Unlike creating images to sell a product, highlight a person, or show a building in a flattering light, documentary photography holds a mirror to the face of society itself. And the pictures aren't always pretty. For all the glory, accomplishment, and joy, there are equal parts war, hunger, political unrest, and poverty—all parts of the life experience which can't be ignored. The mission of the documentary photographer is to capture these stories in images and show them to the world. In this course, veteran professional documentarian and educator Lynn Hoffman-Brouse delivers a week full of insight and hands-on learning.

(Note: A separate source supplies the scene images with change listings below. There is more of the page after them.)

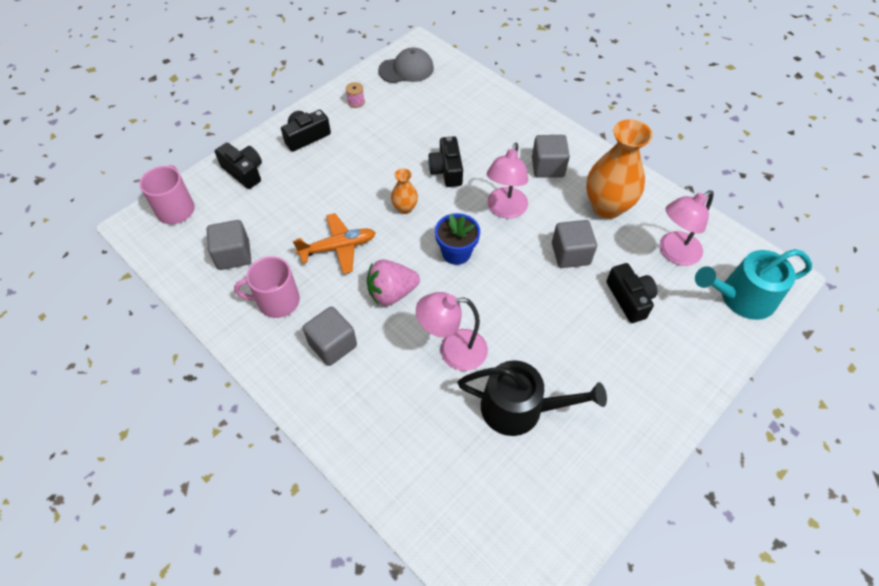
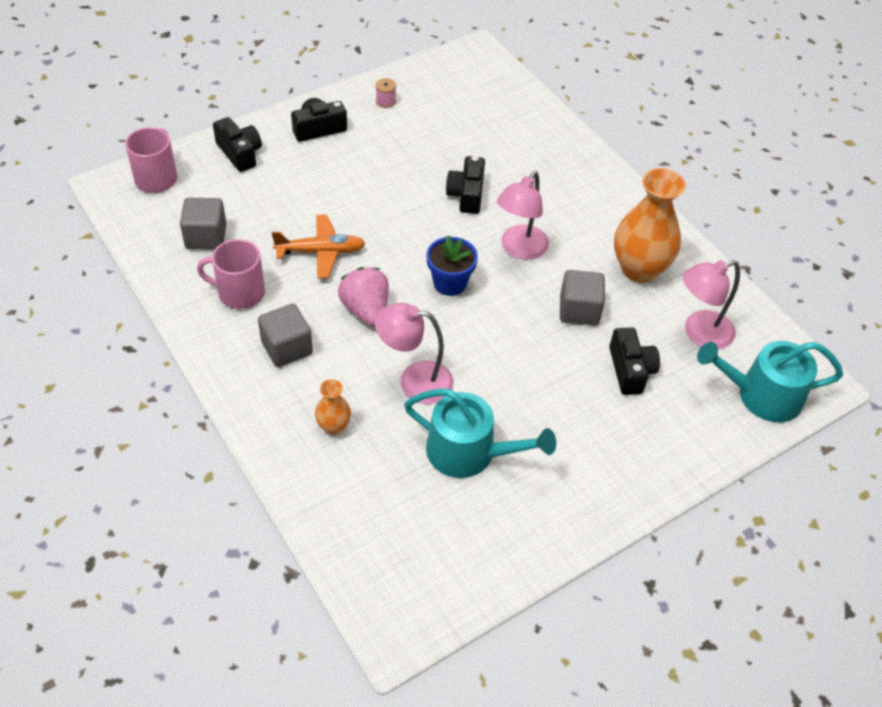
camera: 10 degrees right, 5 degrees down
(392, 293) = (365, 309): pink strawberry -> pink strawberry turned 75 degrees clockwise
(405, 208) = (407, 225): orange vase -> orange vase (333, 426)
(406, 69) = (454, 75): grey cap -> none
(520, 408) = (469, 452): black watering can -> turquoise watering can
(547, 167) = (584, 213): grey cube -> none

Throughout her career, Lynn has worked with a number of organizations, including the One Heart Tibet, IVUMed, YWCA, and the Utah Developmental Disabilities Council. She begins the week by sharing stories from each to give a sense of what goes into creating a documentary project. With Lynn’s guidance, you brainstorm ideas and devise a strategy for your own project. You study the work of other photojournalists and discuss concerns documentary photographers face, including ethics, applying for grants, gaining access, and developing a portfolio. Field exercises allow you to gain real-world experience photographing people and locations, and may include street shooting, documenting a physical space, and creating a picture story of a classmate. Image critiques in the classroom help refine your eye. Daily journaling helps you identify your project's successes and ongoing challenges.
An added bonus to this course, William Albert Allard, a storied National Geographic photographer whose career spans five decades, visits the class to discuss publishing documentary stories, the impact words can add to photographs, and his approach to editing his own work. William's experiences are many, and hearing the stories behind his images will inspire you to seek out and tell your own.